- ARTICLE:
** Start **
Mold Release Agent Application

Make sure your mold release agent evenly coats the injection mold, so that parts do not stick.

Injection Molding Makes Almost Anything

From simple bottle caps to complex airplane parts, manufacturers use injection molding to make products out of anything, from plastics to metal to foam.

Although the variety is great, the basic injection molding process isn’t.

  1. It starts with a mold.
  2. A mold release agent coats the inside of the mold
  3. Material is injected into the mold.
  4. The material solidifies.
  5. The injection mold opens
  6. The part comes out.

Let’s talk more about step 2.


Mold Release Coverage Challenges

A waterborne or solvent-based mold release agent must be applied before the material goes into the mold. The mold release acts as a non-stick agent that keeps the part from bonding to the mold.  

It is important that the mold release consistently coats the entire surface of the mold, which can have very unique shapes. If your mold release agent is applied…

  • too lightly, the part will stick to the mold and be ruined
  • too heavily, the mold release will bleed into the part, leaving discolored blotches


Solutions for Spraying Mold Release Agents

Conventional spraying techniques make it hard to avoid mold release coverage challenges.
** End **
- DATA SHOWN:
** Start **
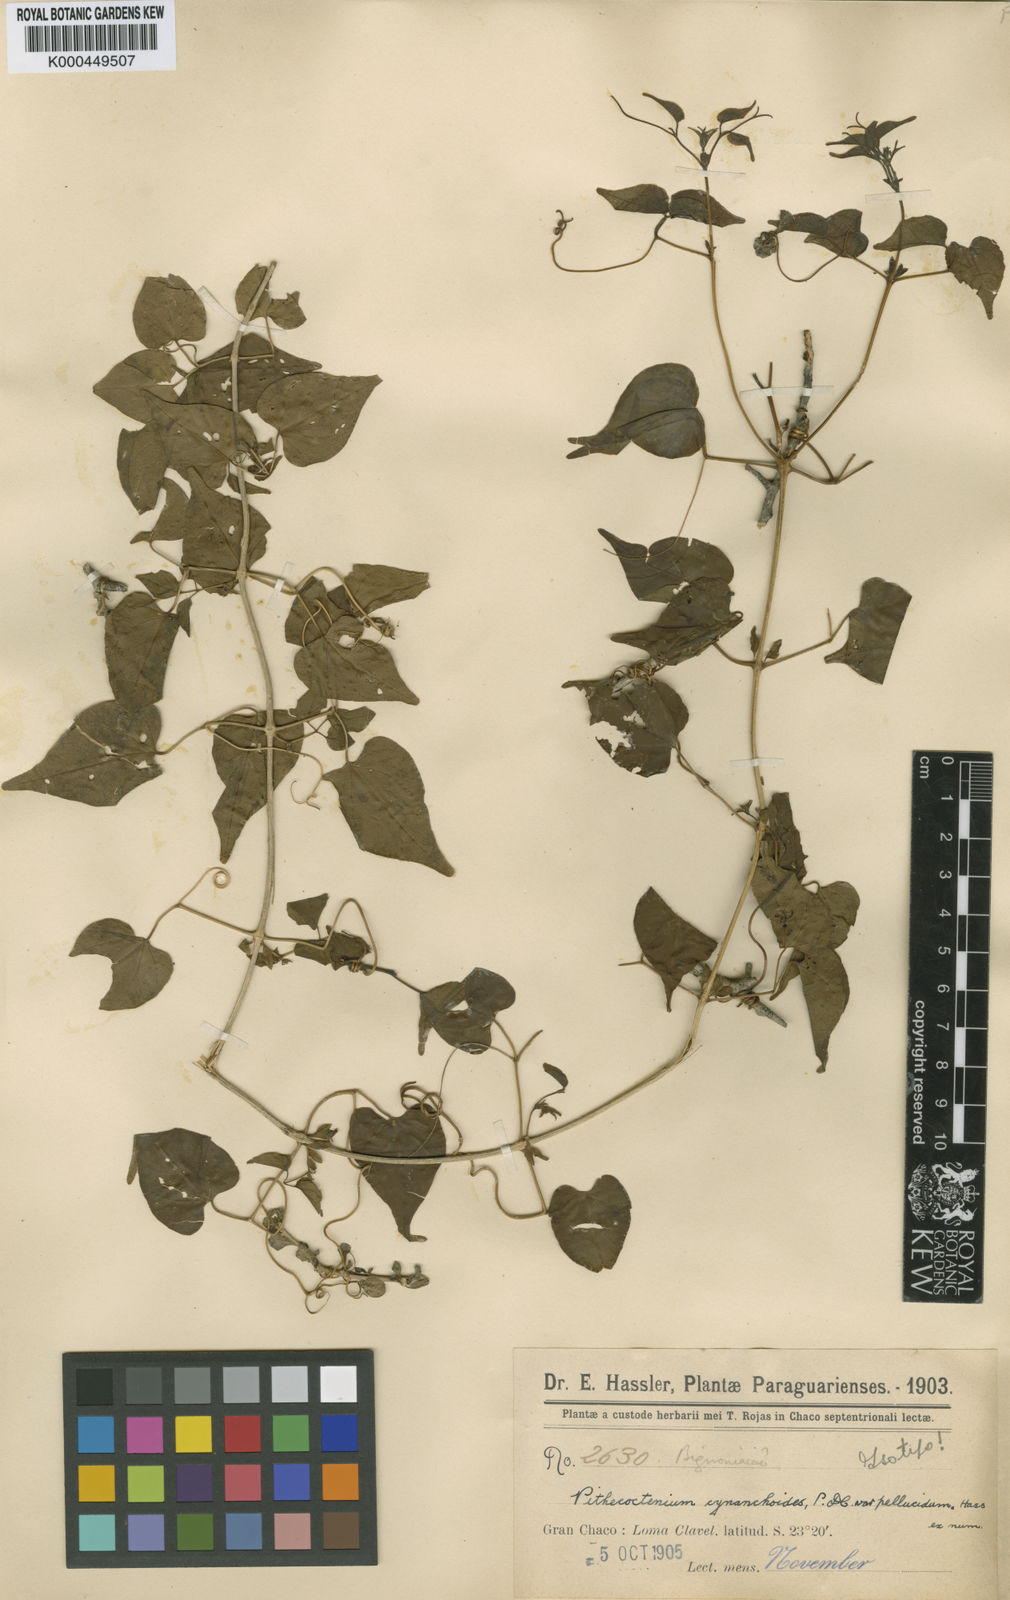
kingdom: Plantae
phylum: Tracheophyta
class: Magnoliopsida
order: Lamiales
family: Bignoniaceae
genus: Amphilophium
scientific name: Amphilophium carolinae
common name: Monkey's-comb
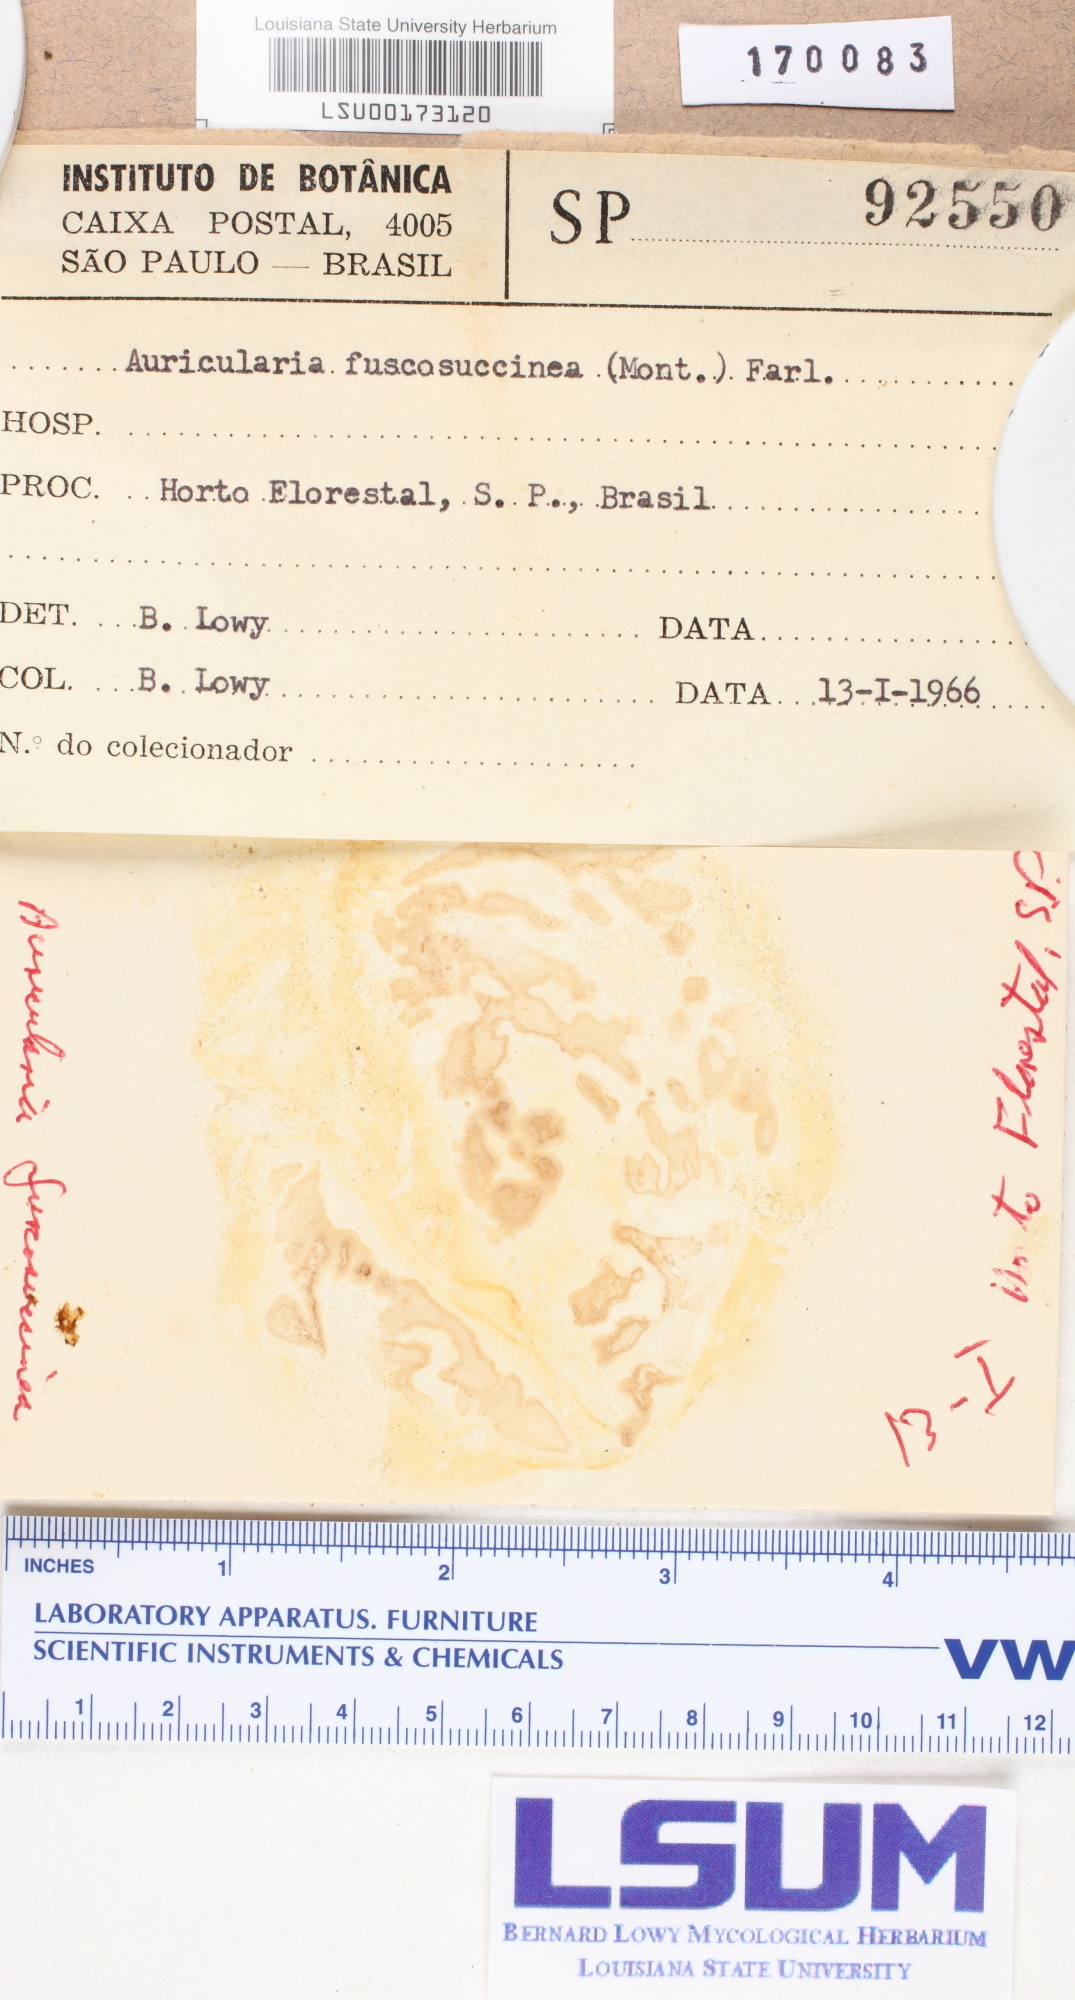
** End **
- TASKS FOR THIS EXERCISE:
a - Decide whether each statement agrees with the article on mold release agents. Answer yes or no, and quote the deciding words.
(i) Injection molding can make products from plastics, metal and foam.
(ii) The mold release agent goes on after the material is injected.
(iii) Applying the mold release agent too heavily makes the part stick to the mold.
b - Rewrite the passage of the mold release article that begins at the words "Injection Molding Makes" and stops after "metal to foam.", substituting "factories" for "manufacturers".
c - Answer these questions using the article on mold release agents.
(i) Which numbered step of the basic injection molding process involves the mold release agent?
(ii) What two kinds of mold release agent does the article name?
(iii) What do conventional spraying techniques make hard to avoid?
The entries are not needed for any of this work.

- THE ANSWERS:
a -
(i) Yes: "from plastics to metal to foam"
(ii) No: "must be applied before the material goes into the mold"
(iii) No: "too heavily, the mold release will bleed into the part, leaving discolored blotches"

b -
Injection Molding Makes Almost Anything

From simple bottle caps to complex airplane parts, factories use injection molding to make products out of anything, from plastics to metal to foam.

c -
(i) Step 2
(ii) Waterborne and solvent-based
(iii) Mold release coverage challenges